- **Text section**
Cablegate: Contacts On New Politburo Standing Committee
OO RUEHCN RUEHGH RUEHVC
DE RUEHBJ #7107/01 3181030
ZNY CCCCC ZZH
O 141030Z NOV 07
FM AMEMBASSY BEIJING
TO RUEHC/SECSTATE WASHDC IMMEDIATE 3441
INFO RUEHOO/CHINA POSTS COLLECTIVE
RUEAIIA/CIA WASHINGTON DC
C O N F I D E N T I A L SECTION 01 OF 05 BEIJING 007107
E.O. 12958: DECL: 11/14/2032
TAGS: PGOV CH
SUBJECT: CONTACTS ON NEW POLITBURO STANDING COMMITTEE
MEMBER XI JINPING´S RISE, NEW LEADERSHIP LINEUP
REF: A. BEIJING 7004
B. BEIJING 6940 (NOTAL)
C. BEIJING 6777 AND PREVIOUS
Classified By: Political Minister Counselor Aubrey Carlson. Reasons 1.4
(b) and (d).
1. (C) Many Embassy contacts have told Poloffs that the elevation of "fifth generation" leaders Xi Jinping and Li Keqiang to the Politburo Standing Committee (PBSC) at the recently completed 17th Communist Party Congress (Ref A) may be the Congress´s most significant outcome. Anointing Xi and Li as China´s next leaders largely determines the outlines of Chinese elite politics for the next fifteen years. In the end, Xi Jinping was reportedly ranked ahead of Hu Jintao protege Li Keqiang because of Xi´s broad acceptability within the Party. The support Xi garnered from Party elders and "princelings" as the son of well-respected early revolutionary Xi Zhongxun and a desire to check the influence of Hu Jintao and the Communist Youth League (CYL) were also important factors in his rise. One source claimed that Hu Jintao himself put forward Xi Jinping´s name as the leading fifth generation PBSC member after his first choice Li Keqiang ran into opposition from Party elders. Contacts also speculated about impending government personnel changes at the March 2008 National People´s Congress (NPC) and offered personal insights on new PBSC member He Guoqiang and new Politburo member Li Yuanchao. End Summary.
China´s New Leadership: Eyes on 2012, Party Stability
2. (C) In the wake of China´s 17th Communist Party Congress and the unveiling of the Party´s new leadership lineup on October 22 (Ref C), a range of contacts have told us that China´s new leaders were chosen primarily to maintain a balance within the Party among various interests, thereby ensuring a stable leadership succession in 2012, when current General Secretary Hu Jintao is expected to step down. Although Beijing observers have commented extensively about what the Congress meant in terms of Hu Jintao´s power (Ref A), many have also said that the Congress´ most significant outcome may in fact have been the elevation of Xi Jinping and Li Keqiang to the PBSC, thereby anointing those two as China´s next generation of leaders and largely setting the general outlines of Party leadership politics for the next fifteen years.

- **Extracted entries**
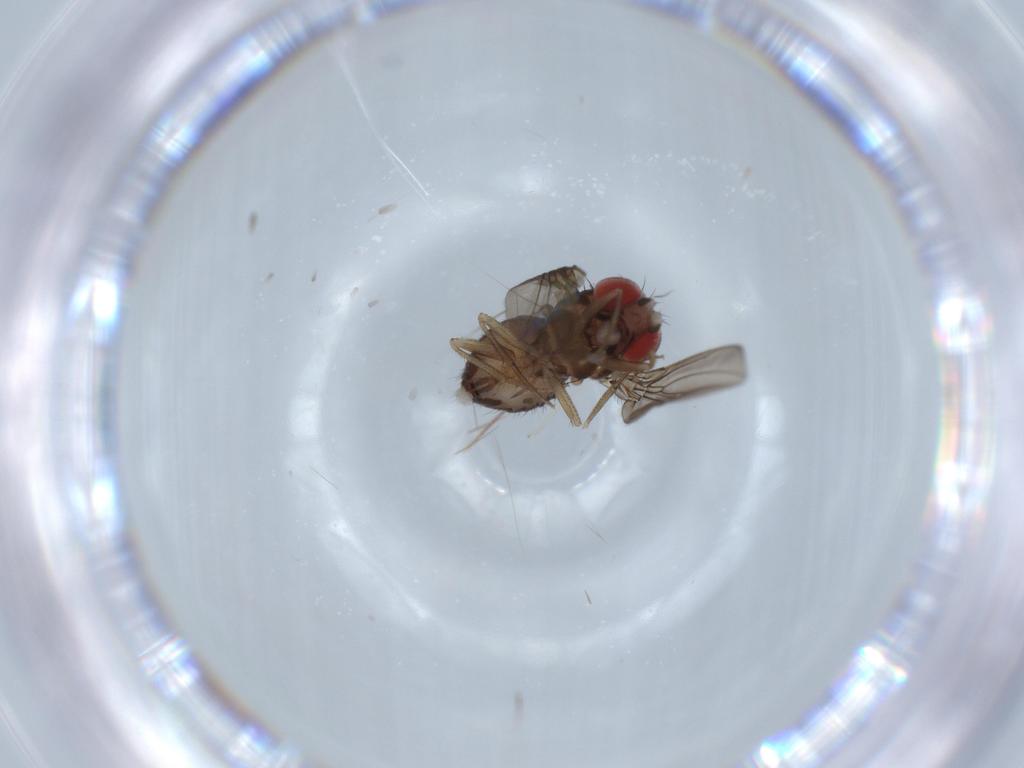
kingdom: Animalia
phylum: Arthropoda
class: Insecta
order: Diptera
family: Drosophilidae
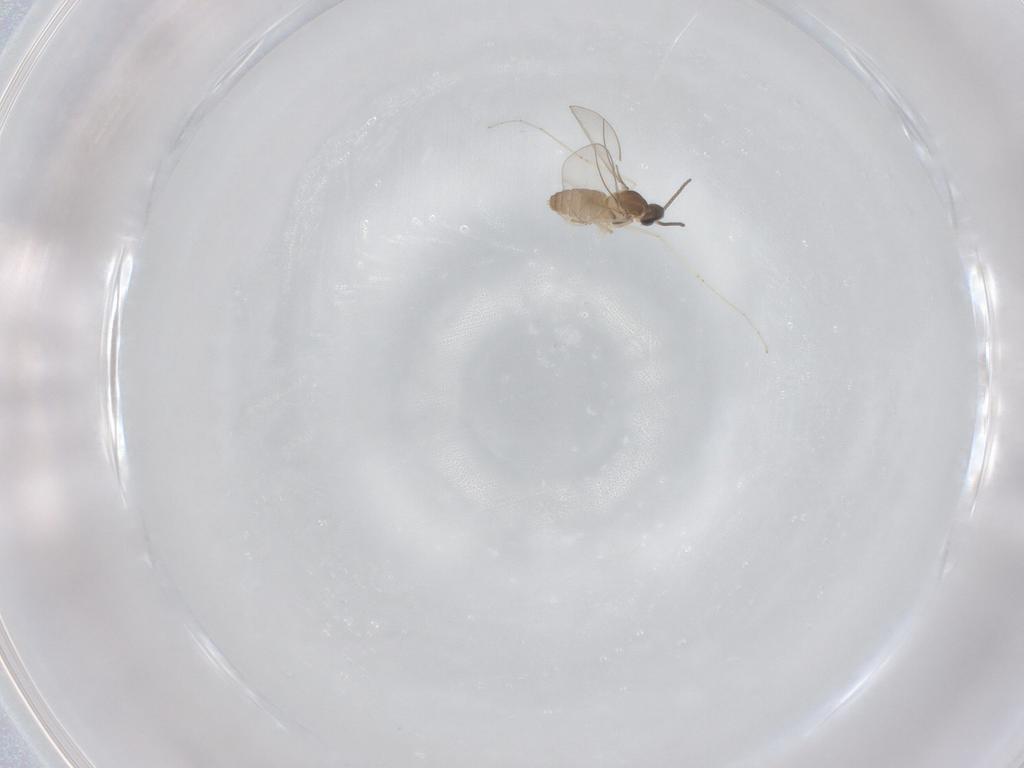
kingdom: Animalia
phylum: Arthropoda
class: Insecta
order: Diptera
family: Cecidomyiidae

- **Objective 1**
Copy the two records exactly as they stand, with every classification line from kingdom to family, and leave the pictures out.
- **Objective 2**
Write the next paragraph of the cable on China's new Politburo Standing Committee, picking up after its last sentence.

- **Exercise output 1**
kingdom: Animalia
phylum: Arthropoda
class: Insecta
order: Diptera
family: Drosophilidae
kingdom: Animalia
phylum: Arthropoda
class: Insecta
order: Diptera
family: Cecidomyiidae

- **Exercise output 2**
3. (C) Immediately following the unveiling of the new leaders on October 22, XXXXXXXXXXXX, an official in XXXXXXXXXXXX with close ties to Central Party School officials, told Poloff that the overriding message of the lineup was that it is "super stable" and represents a "highly appropriate balance" of competing Party interests. XXXXXXXXXXXX separately agreed, commenting on November 1 that the new lineup, particularly the selection of the "princeling" Xi Jinping balanced by Hu protege and former CYL head Li Keqiang, provides "something for everyone," thereby guaranteeing relative harmony among competing Party factions for at least the next five years. XXXXXXXXXXXX, senior journalist at the XXXXXXXXXXXX, said that while "perhaps not ideal," the leadership lineup nevertheless is designed to guarantee that politics at the CCP´s top remains balanced, thereby ensuring no "radical changes" in either the Party´s leadership or its general policy direction in 2012 and beyond.
Xi Jinping´s Popularity
4. (C) The decision to elevate former Shanghai Party Secretary Xi Jinping to the PBSC, and to rank him ahead of purported Hu Jintao favorite Li Keqiang, was due in large part to the broadly favorable opinion toward Xi within the Party, according to a number of contacts. XXXXXXXXXXXX told Poloff on October 26 that Xi´s support within the Party was demonstrated in part by a "straw poll" carried out at the Central Party School on June 25, immediately after Hu Jintao delivered his speech there previewing his Congress Political Report. The 400 Party officials present at the June 25 speech were asked to provide feedback on a list of 200 candidates for the PBSC. Xi did very well in this "survey," XXXXXXXXXXXX said on October 26, surmising that he also did "very well" in the Congress voting for the Central Committee, likely finishing "far ahead" of Li Keqiang.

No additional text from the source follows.